_Selected extract_:
========

In [16]:
import requests #we can also use "urllib" but requests is more powerful

indeed_result = requests.get('https://www.indeed.com/jobs?q=python&limit=50')
print(indeed_result) #check if requests.get() works fine. <Response [200]> means "OK"
print(indeed_result.text[:100]) #print html (for test)

<Response [200]>
<!DOCTYPE html>
<html lang="en" dir="ltr">
<head>
<meta http-equiv="content-type" content="text/html


### 1. Extract number of pages
we need max page number in order to get all jobs on the site

In [17]:
from bs4 import BeautifulSoup
indeed_soup = BeautifulSoup(indeed_result.text, 'html.parser') #soup is data extractor

#from here, code should be changed if html of indeed.com is changed
pagination = indeed_soup.find("div", {"class":"pagination"})
pages = pagination.find_all('a') #find all anchors
spans = []
for page in pages[:-1]:
    spans.append(int(page.find('span').string))
max_page = max(spans)
print("max page: ",max_page)

max page:  5


**For reusibility, we'll write function that returns <u>max page number</u>**

In [18]:
LIMIT = 50
URL = f'https://www.indeed.com/jobs?q=python&limit={LIMIT}'

def get_last_page(): #return max page number
    result = requests.get(URL)
    soup = BeautifulSoup(result.text, 'html.parser') #soup is data extractor
    pagination = soup.find("div",{"class":"pagination"})
    pages = pagination.find_all('a')
    spans=[] #list containing page numbers
    for page in pages[:-1]:
        spans.append(int(page.find('span').string))
    max_page = max(spans)

========

_Written tasks_:
**A)** In the Indeed job-scraping notebook, what maximum page number does the first pagination cell print?
**B)** Pick up the Indeed job-scraping notebook right after its final line of code and continue writing it.

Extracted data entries
========

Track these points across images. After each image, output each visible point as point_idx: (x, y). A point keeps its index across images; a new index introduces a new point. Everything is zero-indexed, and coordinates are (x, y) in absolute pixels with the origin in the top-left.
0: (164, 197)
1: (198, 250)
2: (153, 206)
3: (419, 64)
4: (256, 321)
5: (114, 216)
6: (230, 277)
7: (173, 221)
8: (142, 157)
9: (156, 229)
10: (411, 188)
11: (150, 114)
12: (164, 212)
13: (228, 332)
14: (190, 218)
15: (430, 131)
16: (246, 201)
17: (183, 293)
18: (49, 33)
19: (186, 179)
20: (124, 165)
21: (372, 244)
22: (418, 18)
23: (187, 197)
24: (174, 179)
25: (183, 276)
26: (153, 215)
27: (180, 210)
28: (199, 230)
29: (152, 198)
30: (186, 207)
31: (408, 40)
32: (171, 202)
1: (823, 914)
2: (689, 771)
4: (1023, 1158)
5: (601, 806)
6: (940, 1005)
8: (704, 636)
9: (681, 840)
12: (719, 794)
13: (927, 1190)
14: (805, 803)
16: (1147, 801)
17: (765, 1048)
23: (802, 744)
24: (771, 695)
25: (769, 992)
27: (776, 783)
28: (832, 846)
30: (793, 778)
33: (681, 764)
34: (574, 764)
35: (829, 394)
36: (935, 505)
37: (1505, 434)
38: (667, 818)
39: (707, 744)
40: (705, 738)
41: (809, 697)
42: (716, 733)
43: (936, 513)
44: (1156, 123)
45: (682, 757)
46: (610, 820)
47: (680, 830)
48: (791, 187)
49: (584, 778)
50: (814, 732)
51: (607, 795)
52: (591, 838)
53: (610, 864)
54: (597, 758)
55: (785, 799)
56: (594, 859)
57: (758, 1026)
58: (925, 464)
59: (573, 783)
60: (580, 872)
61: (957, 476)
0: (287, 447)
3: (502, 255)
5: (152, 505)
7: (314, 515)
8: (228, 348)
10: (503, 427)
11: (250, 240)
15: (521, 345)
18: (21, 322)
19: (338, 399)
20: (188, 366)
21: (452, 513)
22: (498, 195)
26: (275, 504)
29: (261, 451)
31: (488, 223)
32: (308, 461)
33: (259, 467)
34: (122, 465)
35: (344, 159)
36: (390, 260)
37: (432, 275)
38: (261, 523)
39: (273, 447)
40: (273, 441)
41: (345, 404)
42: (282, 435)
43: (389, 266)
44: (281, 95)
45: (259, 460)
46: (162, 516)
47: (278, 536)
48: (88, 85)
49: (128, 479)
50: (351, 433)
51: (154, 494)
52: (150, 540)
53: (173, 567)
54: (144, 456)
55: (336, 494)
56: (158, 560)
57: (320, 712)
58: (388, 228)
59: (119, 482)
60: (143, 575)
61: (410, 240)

========

_Written responses_:
**A)** 5

**B)**
    return max_page

### 2. Extract job title, company name, location, and link

In [19]:
def extract_job(html):
    title = html.find("span", title=True).string
    company = html.find("span",{"class":"companyName"}).string
    location = html.select_one("pre>div").text
    job_id=html['data-jk']
    return {
        'title':title, 
        'company':company, 
        'location':location, 
        'link':f"https://www.indeed.com/viewjob?jk={job_id}"}


def extract_jobs(last_page):
    jobs = []
    for page in range(last_page):
        print(f"Scrapping Indeed: Page {page}...") #to check if it works fine
        result = requests.get(f"{URL}&start={page*LIMIT}")
        soup = BeautifulSoup(result.text, 'html.parser')
        results = soup.find_all("a",{"class":"tapItem"})
        for result in results:
            job = extract_job(result)
            jobs.append(job)
    return jobs
            
#test if functions above work well
def get_indeed_jobs():
    last_page = get_last_page()
    jobs = extract_jobs(last_page)
    return jobs

indeed_jobs = get_indeed_jobs()
print(indeed_jobs)

Scrapping Indeed: Page 0...
Scrapping Indeed: Page 1...
Scrapping Indeed: Page 2...
Scrapping Indeed: Page 3...
Scrapping Indeed: Page 4...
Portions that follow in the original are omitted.